◆ **Assignment**
Please repeat all of the material below word for word, leaving out the pictures.

◆ **Given information**
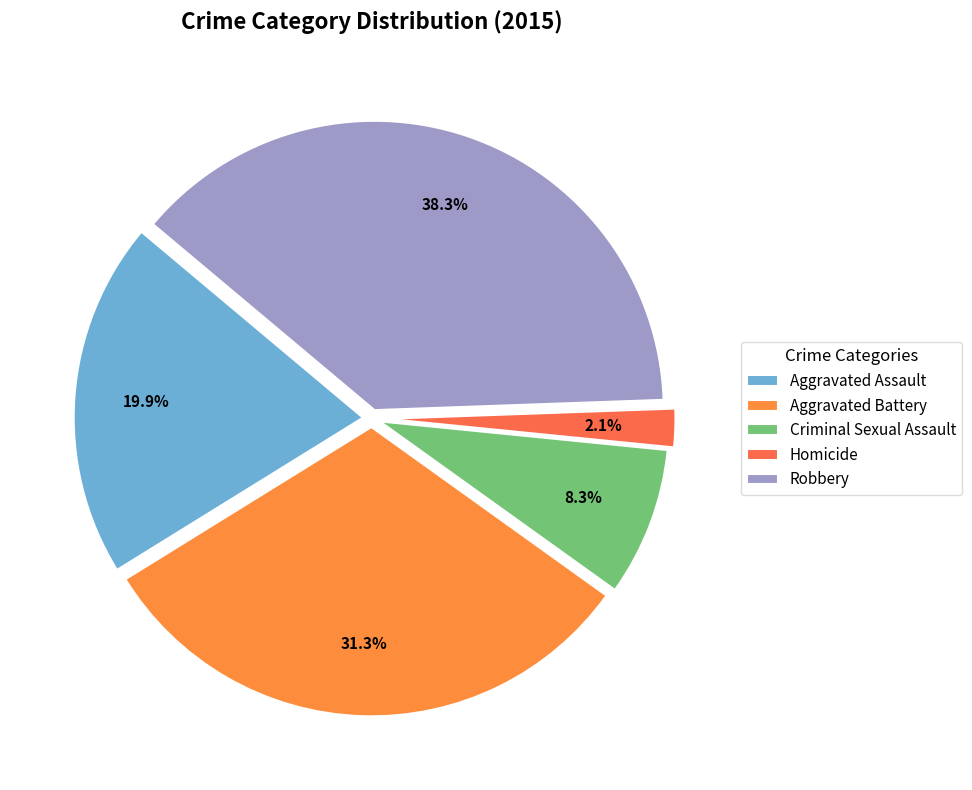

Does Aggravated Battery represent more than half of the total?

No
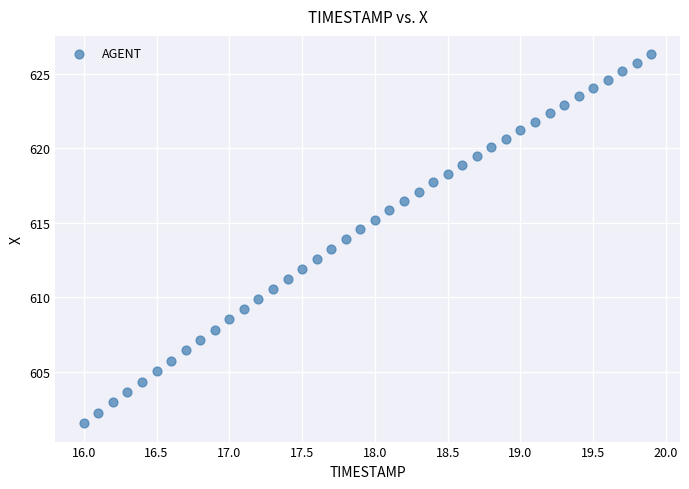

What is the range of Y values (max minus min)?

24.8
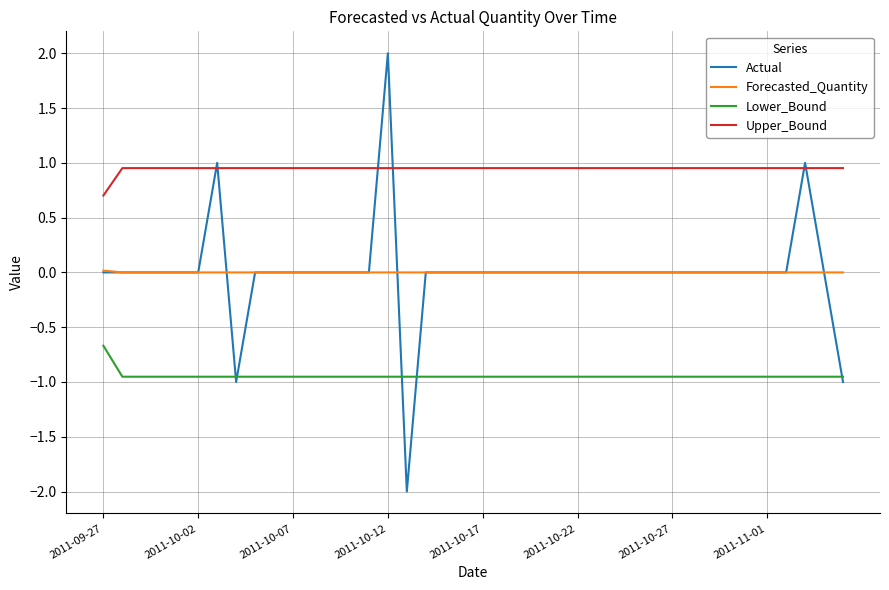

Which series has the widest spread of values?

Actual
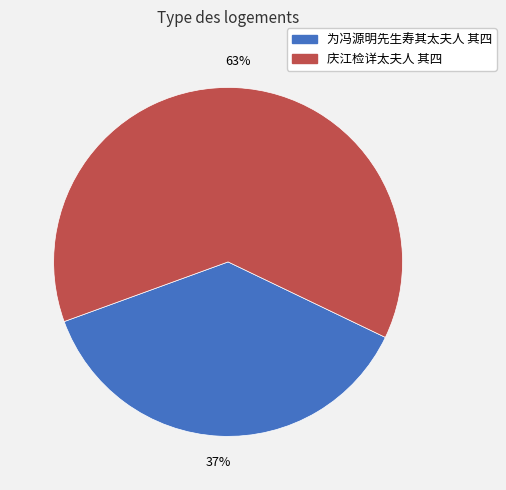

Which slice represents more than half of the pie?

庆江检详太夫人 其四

◆ **Result of the exercise**
Does Aggravated Battery represent more than half of the total?

No

What is the range of Y values (max minus min)?

24.8

Which series has the widest spread of values?

Actual

Which slice represents more than half of the pie?

庆江检详太夫人 其四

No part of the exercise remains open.